**Data provided:**
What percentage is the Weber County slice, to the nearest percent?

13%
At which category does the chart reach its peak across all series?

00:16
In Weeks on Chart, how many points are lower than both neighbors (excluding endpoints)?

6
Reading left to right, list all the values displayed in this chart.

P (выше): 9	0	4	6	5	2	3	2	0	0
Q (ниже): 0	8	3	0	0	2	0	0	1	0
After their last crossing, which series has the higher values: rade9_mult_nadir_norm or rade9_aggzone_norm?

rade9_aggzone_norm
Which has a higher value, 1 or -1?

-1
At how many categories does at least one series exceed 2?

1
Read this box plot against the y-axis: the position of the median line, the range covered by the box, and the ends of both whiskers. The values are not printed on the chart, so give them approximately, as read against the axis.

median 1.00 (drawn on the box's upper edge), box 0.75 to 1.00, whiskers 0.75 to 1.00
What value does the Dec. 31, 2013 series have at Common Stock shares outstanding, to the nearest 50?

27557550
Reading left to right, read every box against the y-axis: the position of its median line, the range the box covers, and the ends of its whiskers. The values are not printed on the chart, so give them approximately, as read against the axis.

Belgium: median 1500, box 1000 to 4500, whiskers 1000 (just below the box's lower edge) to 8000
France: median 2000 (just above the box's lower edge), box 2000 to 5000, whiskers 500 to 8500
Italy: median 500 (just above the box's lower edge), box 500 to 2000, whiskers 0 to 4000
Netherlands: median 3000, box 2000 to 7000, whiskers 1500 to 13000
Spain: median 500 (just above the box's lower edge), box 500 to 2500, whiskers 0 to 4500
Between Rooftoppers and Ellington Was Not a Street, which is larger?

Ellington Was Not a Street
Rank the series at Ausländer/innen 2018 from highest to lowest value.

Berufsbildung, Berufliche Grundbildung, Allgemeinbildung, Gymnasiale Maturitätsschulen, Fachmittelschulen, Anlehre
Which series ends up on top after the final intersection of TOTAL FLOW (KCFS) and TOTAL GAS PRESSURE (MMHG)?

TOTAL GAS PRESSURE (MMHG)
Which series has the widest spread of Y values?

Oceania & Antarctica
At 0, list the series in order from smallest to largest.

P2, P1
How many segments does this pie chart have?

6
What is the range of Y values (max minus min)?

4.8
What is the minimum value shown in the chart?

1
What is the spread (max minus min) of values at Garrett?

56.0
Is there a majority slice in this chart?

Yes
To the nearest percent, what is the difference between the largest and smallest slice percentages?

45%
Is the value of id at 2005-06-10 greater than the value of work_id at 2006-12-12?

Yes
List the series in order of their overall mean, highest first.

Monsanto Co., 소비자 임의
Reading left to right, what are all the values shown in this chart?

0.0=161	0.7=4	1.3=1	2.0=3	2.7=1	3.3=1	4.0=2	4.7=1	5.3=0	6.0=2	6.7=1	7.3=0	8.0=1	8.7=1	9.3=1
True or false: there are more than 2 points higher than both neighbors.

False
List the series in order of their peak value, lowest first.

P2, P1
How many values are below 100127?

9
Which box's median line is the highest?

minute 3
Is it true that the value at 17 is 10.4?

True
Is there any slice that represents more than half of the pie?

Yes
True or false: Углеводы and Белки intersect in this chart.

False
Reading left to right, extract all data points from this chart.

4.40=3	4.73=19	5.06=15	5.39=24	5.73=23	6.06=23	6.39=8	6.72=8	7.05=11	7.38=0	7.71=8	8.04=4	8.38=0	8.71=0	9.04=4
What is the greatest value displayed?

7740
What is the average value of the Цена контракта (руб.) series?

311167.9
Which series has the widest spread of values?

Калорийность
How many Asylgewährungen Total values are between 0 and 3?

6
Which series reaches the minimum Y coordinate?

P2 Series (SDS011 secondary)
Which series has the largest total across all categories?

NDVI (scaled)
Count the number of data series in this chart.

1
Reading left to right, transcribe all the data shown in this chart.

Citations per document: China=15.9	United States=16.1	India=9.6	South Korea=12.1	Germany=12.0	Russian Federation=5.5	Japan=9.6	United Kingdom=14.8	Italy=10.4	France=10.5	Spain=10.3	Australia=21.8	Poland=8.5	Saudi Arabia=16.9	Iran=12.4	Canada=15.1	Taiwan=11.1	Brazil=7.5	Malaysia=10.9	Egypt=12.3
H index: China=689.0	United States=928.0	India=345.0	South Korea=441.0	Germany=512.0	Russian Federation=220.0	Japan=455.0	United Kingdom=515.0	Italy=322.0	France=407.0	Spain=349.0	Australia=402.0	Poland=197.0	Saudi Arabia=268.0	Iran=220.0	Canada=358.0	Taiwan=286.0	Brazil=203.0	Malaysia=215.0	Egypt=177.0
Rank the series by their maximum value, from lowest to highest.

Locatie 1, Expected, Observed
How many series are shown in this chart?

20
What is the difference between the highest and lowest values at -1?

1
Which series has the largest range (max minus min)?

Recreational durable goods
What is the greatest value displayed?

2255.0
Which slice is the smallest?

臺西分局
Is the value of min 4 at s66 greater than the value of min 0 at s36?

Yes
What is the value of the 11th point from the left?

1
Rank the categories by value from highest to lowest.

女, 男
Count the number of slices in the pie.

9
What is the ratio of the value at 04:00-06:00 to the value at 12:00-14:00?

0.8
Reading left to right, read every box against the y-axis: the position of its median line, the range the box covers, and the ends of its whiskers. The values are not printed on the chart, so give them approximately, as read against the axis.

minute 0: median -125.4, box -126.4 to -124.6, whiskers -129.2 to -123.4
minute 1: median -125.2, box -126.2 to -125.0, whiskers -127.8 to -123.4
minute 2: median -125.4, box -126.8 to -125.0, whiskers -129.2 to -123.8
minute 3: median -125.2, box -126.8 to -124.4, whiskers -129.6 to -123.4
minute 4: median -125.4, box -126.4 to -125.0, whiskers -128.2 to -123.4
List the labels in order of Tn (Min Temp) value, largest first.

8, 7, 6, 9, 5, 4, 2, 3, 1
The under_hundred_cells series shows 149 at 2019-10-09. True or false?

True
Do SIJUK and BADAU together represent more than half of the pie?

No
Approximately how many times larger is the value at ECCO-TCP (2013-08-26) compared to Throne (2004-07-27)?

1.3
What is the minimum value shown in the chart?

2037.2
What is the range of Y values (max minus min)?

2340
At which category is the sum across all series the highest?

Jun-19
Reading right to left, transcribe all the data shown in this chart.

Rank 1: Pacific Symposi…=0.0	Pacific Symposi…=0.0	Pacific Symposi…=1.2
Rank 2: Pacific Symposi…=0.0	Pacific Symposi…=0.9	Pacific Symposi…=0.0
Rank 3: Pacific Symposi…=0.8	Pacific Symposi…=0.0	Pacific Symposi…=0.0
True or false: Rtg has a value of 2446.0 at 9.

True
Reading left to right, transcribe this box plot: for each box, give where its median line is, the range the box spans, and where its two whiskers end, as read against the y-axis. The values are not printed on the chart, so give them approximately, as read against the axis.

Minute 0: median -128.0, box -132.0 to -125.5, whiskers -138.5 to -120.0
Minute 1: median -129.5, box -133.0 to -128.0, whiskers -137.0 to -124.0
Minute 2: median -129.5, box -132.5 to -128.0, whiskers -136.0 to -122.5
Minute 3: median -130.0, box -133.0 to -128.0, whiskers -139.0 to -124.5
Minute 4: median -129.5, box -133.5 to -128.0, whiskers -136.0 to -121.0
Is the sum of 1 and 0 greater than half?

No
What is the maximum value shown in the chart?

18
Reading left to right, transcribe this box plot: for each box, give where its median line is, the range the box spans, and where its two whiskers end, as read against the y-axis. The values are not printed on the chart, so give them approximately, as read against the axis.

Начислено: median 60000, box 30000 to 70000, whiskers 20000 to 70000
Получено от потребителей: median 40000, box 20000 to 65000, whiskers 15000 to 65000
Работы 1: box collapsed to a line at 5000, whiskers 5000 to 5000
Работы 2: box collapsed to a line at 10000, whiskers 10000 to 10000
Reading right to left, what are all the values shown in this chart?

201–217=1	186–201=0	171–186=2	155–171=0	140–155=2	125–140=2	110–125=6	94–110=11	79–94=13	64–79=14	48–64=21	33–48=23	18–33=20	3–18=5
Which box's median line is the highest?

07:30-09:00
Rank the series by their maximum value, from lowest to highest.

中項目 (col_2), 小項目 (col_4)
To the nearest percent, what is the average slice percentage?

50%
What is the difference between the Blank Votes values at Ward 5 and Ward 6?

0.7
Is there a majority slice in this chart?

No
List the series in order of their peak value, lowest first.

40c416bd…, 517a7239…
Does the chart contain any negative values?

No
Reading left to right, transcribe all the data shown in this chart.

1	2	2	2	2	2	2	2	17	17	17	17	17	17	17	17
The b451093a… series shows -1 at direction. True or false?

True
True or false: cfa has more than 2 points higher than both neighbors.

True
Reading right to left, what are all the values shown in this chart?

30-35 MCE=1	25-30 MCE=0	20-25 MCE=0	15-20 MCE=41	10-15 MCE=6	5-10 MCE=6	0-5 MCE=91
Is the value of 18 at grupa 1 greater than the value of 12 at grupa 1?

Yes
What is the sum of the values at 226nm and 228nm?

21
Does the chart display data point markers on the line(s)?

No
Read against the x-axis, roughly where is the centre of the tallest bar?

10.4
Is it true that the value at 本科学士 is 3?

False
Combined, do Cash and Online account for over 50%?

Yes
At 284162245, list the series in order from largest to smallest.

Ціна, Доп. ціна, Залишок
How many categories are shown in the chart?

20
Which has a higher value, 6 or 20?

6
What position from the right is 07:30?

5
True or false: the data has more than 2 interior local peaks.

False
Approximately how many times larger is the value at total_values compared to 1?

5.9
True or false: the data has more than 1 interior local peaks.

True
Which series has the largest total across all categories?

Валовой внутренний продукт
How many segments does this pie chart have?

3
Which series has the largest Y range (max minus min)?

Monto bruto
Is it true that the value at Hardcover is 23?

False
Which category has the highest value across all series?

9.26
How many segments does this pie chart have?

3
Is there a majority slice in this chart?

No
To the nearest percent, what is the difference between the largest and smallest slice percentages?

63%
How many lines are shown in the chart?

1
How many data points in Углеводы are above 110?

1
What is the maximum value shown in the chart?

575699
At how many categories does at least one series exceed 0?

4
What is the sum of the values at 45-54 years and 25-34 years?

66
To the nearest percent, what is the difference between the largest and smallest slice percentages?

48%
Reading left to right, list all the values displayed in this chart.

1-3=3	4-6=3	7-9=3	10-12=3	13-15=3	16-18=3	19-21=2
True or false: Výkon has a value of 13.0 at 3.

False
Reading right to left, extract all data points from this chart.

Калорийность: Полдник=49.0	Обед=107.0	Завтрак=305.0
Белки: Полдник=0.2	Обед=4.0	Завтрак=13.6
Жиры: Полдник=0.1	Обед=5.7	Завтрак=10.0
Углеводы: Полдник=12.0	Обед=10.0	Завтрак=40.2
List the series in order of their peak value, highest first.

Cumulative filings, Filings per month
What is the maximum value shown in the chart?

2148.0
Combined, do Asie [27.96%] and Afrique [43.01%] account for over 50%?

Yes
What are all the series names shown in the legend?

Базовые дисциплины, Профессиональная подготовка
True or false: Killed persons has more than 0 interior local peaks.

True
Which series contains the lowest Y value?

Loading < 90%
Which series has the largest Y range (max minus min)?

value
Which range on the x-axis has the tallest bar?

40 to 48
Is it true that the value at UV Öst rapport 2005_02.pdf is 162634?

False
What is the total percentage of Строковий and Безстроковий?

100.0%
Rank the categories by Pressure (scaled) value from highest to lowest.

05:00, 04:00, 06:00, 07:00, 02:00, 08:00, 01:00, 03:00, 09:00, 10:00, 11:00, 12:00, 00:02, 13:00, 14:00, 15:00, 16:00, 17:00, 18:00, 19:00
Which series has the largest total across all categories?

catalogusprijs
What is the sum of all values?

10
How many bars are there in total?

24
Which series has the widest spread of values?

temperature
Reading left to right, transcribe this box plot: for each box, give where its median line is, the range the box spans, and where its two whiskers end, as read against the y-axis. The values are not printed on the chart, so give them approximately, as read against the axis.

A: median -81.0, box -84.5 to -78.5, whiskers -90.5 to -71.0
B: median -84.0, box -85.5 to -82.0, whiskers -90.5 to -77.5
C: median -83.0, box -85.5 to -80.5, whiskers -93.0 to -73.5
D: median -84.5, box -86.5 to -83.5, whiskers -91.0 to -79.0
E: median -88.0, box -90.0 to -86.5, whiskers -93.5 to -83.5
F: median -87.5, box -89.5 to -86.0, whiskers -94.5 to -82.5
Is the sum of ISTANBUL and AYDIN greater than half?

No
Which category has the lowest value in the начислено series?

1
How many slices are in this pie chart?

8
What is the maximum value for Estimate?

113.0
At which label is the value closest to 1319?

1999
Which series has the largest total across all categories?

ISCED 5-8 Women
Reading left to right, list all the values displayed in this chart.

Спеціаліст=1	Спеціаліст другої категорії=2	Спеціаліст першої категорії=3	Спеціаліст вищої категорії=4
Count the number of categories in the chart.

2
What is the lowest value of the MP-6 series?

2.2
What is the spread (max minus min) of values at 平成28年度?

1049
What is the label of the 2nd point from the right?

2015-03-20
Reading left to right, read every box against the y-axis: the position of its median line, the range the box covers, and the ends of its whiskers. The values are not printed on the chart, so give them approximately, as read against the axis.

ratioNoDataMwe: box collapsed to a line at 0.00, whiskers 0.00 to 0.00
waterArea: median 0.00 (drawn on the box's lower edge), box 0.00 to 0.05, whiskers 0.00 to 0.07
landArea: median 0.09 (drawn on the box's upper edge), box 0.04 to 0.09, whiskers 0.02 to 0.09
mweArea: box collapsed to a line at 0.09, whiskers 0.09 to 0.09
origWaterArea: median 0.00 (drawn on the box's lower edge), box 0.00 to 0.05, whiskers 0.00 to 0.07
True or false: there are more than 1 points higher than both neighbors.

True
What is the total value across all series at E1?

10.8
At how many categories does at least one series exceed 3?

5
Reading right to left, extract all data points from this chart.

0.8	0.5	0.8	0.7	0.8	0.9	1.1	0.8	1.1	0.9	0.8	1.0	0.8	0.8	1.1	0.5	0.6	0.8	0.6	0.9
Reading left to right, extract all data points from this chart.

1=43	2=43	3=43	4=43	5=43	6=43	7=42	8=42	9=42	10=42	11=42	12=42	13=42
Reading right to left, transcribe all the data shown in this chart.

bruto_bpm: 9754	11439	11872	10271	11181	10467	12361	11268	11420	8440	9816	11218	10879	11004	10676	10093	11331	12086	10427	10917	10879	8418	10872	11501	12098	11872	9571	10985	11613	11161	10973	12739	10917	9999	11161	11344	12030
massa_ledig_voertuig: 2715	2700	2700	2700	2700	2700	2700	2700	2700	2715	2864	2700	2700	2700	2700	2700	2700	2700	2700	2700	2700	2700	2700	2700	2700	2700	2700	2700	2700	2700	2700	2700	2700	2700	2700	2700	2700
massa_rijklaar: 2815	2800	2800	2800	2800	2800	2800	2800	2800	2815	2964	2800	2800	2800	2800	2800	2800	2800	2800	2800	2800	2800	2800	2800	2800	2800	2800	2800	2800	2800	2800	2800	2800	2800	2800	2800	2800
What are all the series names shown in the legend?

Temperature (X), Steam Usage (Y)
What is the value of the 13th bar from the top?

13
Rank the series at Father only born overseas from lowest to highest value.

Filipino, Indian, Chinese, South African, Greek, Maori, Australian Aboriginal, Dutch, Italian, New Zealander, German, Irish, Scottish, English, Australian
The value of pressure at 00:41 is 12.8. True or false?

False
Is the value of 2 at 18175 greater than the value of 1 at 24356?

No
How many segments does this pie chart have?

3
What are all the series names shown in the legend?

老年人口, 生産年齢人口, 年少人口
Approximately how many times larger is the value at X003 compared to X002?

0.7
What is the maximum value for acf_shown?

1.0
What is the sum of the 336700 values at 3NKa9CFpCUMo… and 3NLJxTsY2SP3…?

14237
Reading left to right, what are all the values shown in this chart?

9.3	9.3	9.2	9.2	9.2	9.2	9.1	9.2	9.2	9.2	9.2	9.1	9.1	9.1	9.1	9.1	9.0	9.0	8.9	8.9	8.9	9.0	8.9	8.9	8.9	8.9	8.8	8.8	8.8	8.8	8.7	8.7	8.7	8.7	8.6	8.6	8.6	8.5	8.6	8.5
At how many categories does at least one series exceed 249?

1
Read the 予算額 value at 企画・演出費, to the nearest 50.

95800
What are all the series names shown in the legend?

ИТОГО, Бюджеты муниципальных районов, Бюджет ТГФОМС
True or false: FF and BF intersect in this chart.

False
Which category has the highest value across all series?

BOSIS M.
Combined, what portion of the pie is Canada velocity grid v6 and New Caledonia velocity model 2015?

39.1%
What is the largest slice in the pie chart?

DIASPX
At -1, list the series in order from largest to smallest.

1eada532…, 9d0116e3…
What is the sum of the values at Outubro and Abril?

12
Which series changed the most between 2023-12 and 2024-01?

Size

**Task description:** Write out, word for word, every line from the first one above through the line containing "Rank the series at Ausländer/innen", including both of those lines.

**Finished task:**
What percentage is the Weber County slice, to the nearest percent?

13%
At which category does the chart reach its peak across all series?

00:16
In Weeks on Chart, how many points are lower than both neighbors (excluding endpoints)?

6
Reading left to right, list all the values displayed in this chart.

P (выше): 9	0	4	6	5	2	3	2	0	0
Q (ниже): 0	8	3	0	0	2	0	0	1	0
After their last crossing, which series has the higher values: rade9_mult_nadir_norm or rade9_aggzone_norm?

rade9_aggzone_norm
Which has a higher value, 1 or -1?

-1
At how many categories does at least one series exceed 2?

1
Read this box plot against the y-axis: the position of the median line, the range covered by the box, and the ends of both whiskers. The values are not printed on the chart, so give them approximately, as read against the axis.

median 1.00 (drawn on the box's upper edge), box 0.75 to 1.00, whiskers 0.75 to 1.00
What value does the Dec. 31, 2013 series have at Common Stock shares outstanding, to the nearest 50?

27557550
Reading left to right, read every box against the y-axis: the position of its median line, the range the box covers, and the ends of its whiskers. The values are not printed on the chart, so give them approximately, as read against the axis.

Belgium: median 1500, box 1000 to 4500, whiskers 1000 (just below the box's lower edge) to 8000
France: median 2000 (just above the box's lower edge), box 2000 to 5000, whiskers 500 to 8500
Italy: median 500 (just above the box's lower edge), box 500 to 2000, whiskers 0 to 4000
Netherlands: median 3000, box 2000 to 7000, whiskers 1500 to 13000
Spain: median 500 (just above the box's lower edge), box 500 to 2500, whiskers 0 to 4500
Between Rooftoppers and Ellington Was Not a Street, which is larger?

Ellington Was Not a Street
Rank the series at Ausländer/innen 2018 from highest to lowest value.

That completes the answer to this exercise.